EXTRAIT RETENU ▸
########

La carte Kaveka remise en cause


Tahiti, le 5 mai 2025 - Un rapport de l’Autorité de la concurrence sur l’utilisation de la carte Kaveka d’Air Tahiti pour les lignes en concurrence avec Air Moana tout autant que sur les autres lignes met en avant un problème d’abus potentiel de position dominante. La société devra trancher : la suppression de la carte ou la mise en place de deux cartes distinctes.

 
Fin janvier, le président de la Polynésie française, Moetai Brotherson, a saisi l’Autorité de la concurrence pour avis au sujet de la conformité du programme de fidélisation Kaveka de la société Air Tahiti dans le cadre des délégations de service public dont elle bénéficie, au regard des dispositions du code de la concurrence. Une demande issue des interrogations de la société Air Tahiti quant à un éventuel besoin de mise en conformité avec le droit de la concurrence, consécutivement à l’ouverture du ciel domestique polynésien à la concurrence, avec d’Air Moana.
 
En cause, la légitimité de faire profiter aux passagers des dessertes où s’applique la concurrence (les lignes couvertes par Air Moana) du programme Kaveka tout autant que les 34 destinations couvertes par la délégation de service public.
 
“Dans le cadre d’une activité mêlant lignes en libre-concurrence et lignes sous délégation de service public, la compagnie voyait dans l’application de son programme de fidélisation sans distinction de ces deux types de lignes, un risque pouvant conduire à qualifier la pratique d’abus de position dominante”, explique le rapport publié ce lundi par l’Autorité. Une position pour laquelle, paradoxalement, la Direction de l’aviation civile n’a de son côté rien trouvé à redire.
 
En effet, le Pays s’est engagé, dans son contrat de DSP sur ces 34 destinations, à apporter une compensation financière annuelle à Air Tahiti de l’ordre de 900 millions de francs pour la desserte des 32 îles concernées par la première convention, et une compensation financière annuelle de 285 millions de francs pour la desserte des deux îles des Marquises concernées par la seconde convention afin de compenser les pertes sur ces lignes déficitaires. Cette convention prévoit un tarif plafond à ne pas dépasser, et prévoit également la possibilité pour le délégataire de service public de proposer des offres commerciales à des tarifs promotionnels inférieurs au prix maximum défini. En revanche, elle ne mentionne aucunement la possibilité d’un tarif réduit ou de gratuité de billets appliqués en vertu d’un programme de fidélisation. De plus, les avantages acquis via son programme Kaveka sont tout autant utilisables sur les trajets inclus dans la délégation de service public que pour les trajets mis en concurrence avec Air Moana. Une position qui, selon la jurisprudence, peut être regardée comme dominante et qui “impose à la personne qui la détient une responsabilité particulière de ne pas porter atteinte, par son comportement, à une concurrence effective et non faussée”.

########

CONSIGNES ▸
Répondez à ces questions à partir de l'article sur la carte Kaveka :
(a) Qui a saisi l'Autorité de la concurrence fin janvier ?
(b) Combien de destinations relèvent de la délégation de service public ?
(c) Quel montant annuel de compensation le Pays verse-t-il pour la desserte des deux îles des Marquises ?

(Extraits d'un jeu de données)
########

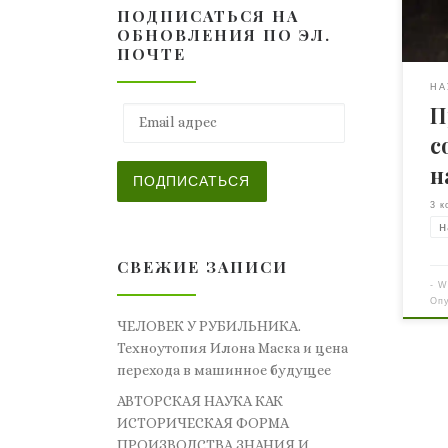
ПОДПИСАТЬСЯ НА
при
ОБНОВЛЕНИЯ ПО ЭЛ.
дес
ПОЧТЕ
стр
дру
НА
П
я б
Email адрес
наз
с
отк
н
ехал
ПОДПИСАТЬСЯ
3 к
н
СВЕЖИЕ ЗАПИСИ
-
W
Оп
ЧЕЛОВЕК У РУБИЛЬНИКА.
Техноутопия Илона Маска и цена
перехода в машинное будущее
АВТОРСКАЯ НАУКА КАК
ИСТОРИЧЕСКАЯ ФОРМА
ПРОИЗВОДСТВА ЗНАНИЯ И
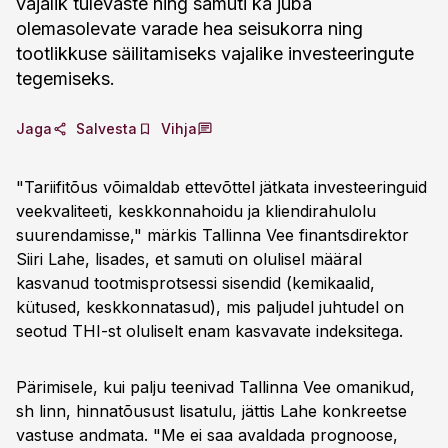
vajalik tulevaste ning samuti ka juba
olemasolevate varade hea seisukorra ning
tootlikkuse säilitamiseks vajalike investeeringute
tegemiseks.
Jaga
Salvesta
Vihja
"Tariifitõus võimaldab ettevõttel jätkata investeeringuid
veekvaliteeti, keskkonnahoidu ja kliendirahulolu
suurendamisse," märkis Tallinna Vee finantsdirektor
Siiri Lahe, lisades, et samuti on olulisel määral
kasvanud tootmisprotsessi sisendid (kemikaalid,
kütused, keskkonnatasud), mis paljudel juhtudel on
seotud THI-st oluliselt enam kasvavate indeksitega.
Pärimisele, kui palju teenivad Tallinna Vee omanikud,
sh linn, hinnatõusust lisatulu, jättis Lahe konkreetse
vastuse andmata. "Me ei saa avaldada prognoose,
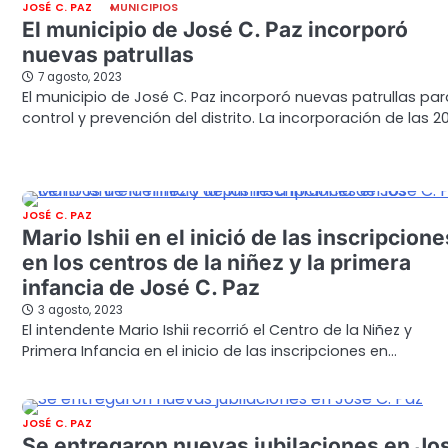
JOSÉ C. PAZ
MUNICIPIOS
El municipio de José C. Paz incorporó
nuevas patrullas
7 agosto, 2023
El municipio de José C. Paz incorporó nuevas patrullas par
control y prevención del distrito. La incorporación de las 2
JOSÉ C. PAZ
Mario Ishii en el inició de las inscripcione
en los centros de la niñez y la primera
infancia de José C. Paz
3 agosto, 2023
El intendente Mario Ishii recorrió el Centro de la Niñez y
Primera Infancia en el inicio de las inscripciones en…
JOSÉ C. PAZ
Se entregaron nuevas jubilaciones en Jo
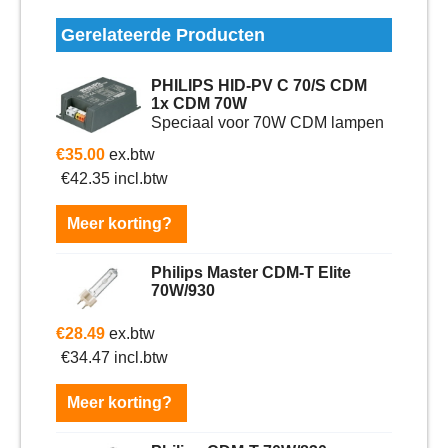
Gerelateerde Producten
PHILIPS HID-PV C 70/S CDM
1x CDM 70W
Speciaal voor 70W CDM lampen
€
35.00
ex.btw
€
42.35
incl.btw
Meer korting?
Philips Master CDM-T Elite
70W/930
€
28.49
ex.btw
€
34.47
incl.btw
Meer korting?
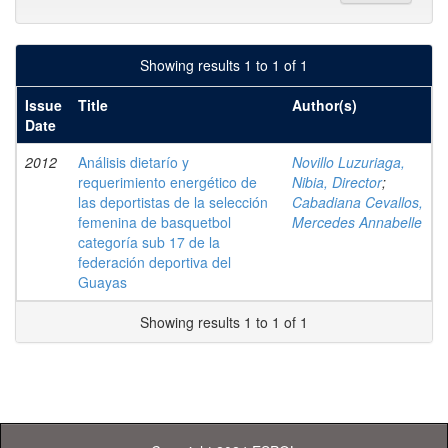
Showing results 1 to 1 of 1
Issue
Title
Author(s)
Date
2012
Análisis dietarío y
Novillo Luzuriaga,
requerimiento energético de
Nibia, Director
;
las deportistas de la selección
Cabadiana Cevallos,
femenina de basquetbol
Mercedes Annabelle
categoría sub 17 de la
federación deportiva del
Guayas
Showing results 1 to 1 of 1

########

ZONE DE RÉPONSE ▸
(a) Moetai Brotherson, président de la Polynésie française.
(b) 34 destinations.
(c) 285 millions de francs.